Josie Desmarais/Métro Monique Simard

Monique Simard, ancienne dirigeante de la SODEC et du programme francophone de l’ONF, est cette année présidente du jury des prix Numix, qui récompensent l’innovation et la création numérique au Québec. L’occasion est belle pour discuter de son combat de longue date pour le financement des formats numériques.

Comment définissez-vous le numérique à l’heure actuelle?
Aujourd’hui, tout est numérique! L’appellation numérique, au fond, désigne tout ce qui est diffusé sur des plateformes numériques et conçu pour être interactif. En définitive, c’est tout ce qui sort de la production classique qui était conçue pour le petit écran, la télévision ou le cinéma. Votre téléphone et votre ordinateur sont des éléments de cette technologie numérique et il existe des contenus qui sont produits précisément pour être diffusés sur ce type de plateforme. C’est avec la démocratisation de l’informatique qu’est apparue la nécessité de créer des formats pour ces nouvelles technologies.

Quelle est la situation du financement pour le numérique au Québec?
Aujourd’hui, tous les programmes de soutien à la production (ou presque) sont conçus pour le modèle à deux écrans (cinéma-télévision) alors que la notion même d’écran est obsolète. On doit aujourd’hui parler de plateformes multiples. Personnellement, je suis agnostique, je n’ai aucune préférence. Les programmes de soutien public n’ont pas suivi l’évolution des technologies. Les citoyens ont dépassé très vite les institutions en s’appropriant les appareils offerts bien avant qu’on mette sur pied les programmes gouvernementaux.

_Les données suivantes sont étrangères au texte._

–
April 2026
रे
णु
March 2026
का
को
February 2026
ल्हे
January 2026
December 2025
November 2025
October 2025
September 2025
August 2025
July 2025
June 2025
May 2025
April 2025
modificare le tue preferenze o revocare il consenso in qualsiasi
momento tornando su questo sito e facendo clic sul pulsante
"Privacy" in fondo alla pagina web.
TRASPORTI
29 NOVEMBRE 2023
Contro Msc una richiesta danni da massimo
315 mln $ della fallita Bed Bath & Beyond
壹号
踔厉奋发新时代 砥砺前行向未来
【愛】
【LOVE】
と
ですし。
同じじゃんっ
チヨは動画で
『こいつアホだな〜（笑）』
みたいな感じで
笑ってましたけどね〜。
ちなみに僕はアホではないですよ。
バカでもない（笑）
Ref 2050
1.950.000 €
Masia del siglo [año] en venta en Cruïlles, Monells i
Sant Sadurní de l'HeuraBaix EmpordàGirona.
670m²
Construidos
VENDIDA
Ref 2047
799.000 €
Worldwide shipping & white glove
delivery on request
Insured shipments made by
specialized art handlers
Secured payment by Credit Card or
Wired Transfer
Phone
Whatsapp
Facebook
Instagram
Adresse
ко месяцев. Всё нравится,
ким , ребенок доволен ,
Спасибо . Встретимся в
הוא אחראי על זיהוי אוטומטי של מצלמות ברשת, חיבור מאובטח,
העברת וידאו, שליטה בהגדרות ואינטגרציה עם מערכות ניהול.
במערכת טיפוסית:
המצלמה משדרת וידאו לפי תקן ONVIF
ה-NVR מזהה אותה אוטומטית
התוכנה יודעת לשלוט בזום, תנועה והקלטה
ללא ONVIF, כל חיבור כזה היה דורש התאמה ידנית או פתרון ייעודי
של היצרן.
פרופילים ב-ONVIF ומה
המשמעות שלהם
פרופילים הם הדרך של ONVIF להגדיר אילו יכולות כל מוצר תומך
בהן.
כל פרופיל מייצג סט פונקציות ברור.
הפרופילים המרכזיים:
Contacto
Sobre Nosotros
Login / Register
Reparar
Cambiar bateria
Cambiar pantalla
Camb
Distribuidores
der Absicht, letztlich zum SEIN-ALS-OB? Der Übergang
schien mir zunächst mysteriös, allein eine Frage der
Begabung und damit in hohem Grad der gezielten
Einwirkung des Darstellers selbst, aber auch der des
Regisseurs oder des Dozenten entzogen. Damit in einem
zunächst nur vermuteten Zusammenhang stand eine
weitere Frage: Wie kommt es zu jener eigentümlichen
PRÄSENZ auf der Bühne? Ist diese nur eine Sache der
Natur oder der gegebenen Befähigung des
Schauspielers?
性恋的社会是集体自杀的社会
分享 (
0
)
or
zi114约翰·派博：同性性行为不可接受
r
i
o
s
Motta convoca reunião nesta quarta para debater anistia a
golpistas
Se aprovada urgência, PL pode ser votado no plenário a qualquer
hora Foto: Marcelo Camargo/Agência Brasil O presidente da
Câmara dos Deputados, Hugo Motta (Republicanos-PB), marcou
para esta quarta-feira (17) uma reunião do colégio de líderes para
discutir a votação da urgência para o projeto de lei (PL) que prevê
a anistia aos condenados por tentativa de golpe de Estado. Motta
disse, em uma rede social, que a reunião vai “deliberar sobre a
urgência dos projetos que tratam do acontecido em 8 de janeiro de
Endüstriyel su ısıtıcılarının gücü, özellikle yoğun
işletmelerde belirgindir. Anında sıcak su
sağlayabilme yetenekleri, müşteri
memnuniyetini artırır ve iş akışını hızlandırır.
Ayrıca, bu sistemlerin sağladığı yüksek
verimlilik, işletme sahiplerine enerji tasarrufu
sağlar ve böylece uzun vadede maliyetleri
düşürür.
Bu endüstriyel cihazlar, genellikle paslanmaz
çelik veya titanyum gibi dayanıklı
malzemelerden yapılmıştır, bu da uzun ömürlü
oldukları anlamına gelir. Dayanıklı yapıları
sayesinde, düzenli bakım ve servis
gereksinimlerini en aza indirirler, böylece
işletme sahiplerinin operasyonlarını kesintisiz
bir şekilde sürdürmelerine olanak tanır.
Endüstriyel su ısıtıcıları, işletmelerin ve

Au Québec et au Canada, nous avons des systèmes de soutien à la production assez élaborés. En général, on va soutenir la culture et les arts. Avec cette montée de nouveaux formats et de nouvelles créations, il faut que les institutions suivent et s’adaptent. On a pourtant un fonds des médias canadiens, qui, au tournant des années 2010, a lancé une révolution et est devenu un précurseur mondial. Ç’a été une mesure très audacieuse de leur part, car ils voulaient que l’industrie canadienne s’ajuste. Cela a été brusque, presque brutal, mais efficace. Il y a eu bien des récalcitrants et puis les ajustements sont arrivés.

Les télévisions ont bougé de façon timide et les institutions gouvernementales ont été encore plus timides. Puis, tranquillement, elles ont ouvert leurs enveloppes à ce qu’elles appelaient alors les nouvelles clientèles.

On est à un moment charnière, comme entre deux mondes. Il y a encore un vieux modèle d’affaire qui a cours, mais qui n’est pas adapté au monde numérique. Si on ne fait pas le saut vite, on risque de tomber dans la crevasse; on va vite se faire dépasser.

Comment organiser le financement des contenus numérique?
Il faut que les capteurs de valeur contribuent à ces contenus. Ce que je nomme ainsi, ce sont les fournisseurs de lignes téléphoniques portables et ce sont les ventes d’appareils numériques. Comme à l’époque de la révolution câblée, alors que les distributeurs avaient été forcés de donner 5% de leur chiffre d’affaires. Une contribution à l’achat serait aussi très intéressante, avec une partie de la TVQ ou de la TPS qui serait redirigée vers les financements de ces contenus numériques.

La plus grosse dépense en culture aujourd’hui est l’achat de matériel, ce qui dénote un intérêt pour voir du contenu.

Tous les modèles d’affaires ont évolué et se sont transformés, mais les systèmes de financement de la production culturelle ne se sont pas encore ajustés. Les façons de consommer la culture ont changé.

Vous êtes la présidente du jury des prix Numix cette année. Qu’est-ce que cela représente pour vous?
Tous les galas plus traditionnels ajoutent des catégories web parce qu’ils ont boudé pendant longtemps cette façon de faire. C’est un gala qui prend de plus en plus d’importance. Une leçon que je retiens après avoir vu l’ensemble de la production en nomination chez Numix, c’est qu’il est désormais interdit de penser le récit et la narration de façon linéaire. Il faut aujourd’hui être en mode d’adaptation de façon perpétuelle.

Prix Numix

La neuvième présentation du Gala Numix se tient jeudi soir au MTelus.

Vingt-trois prix regroupés dans cinq grandes catégories seront remis pour récompenser l’excellence des contenus numériques québécois.

Le jury compte 33 membres sous la présidence de Monique Simard.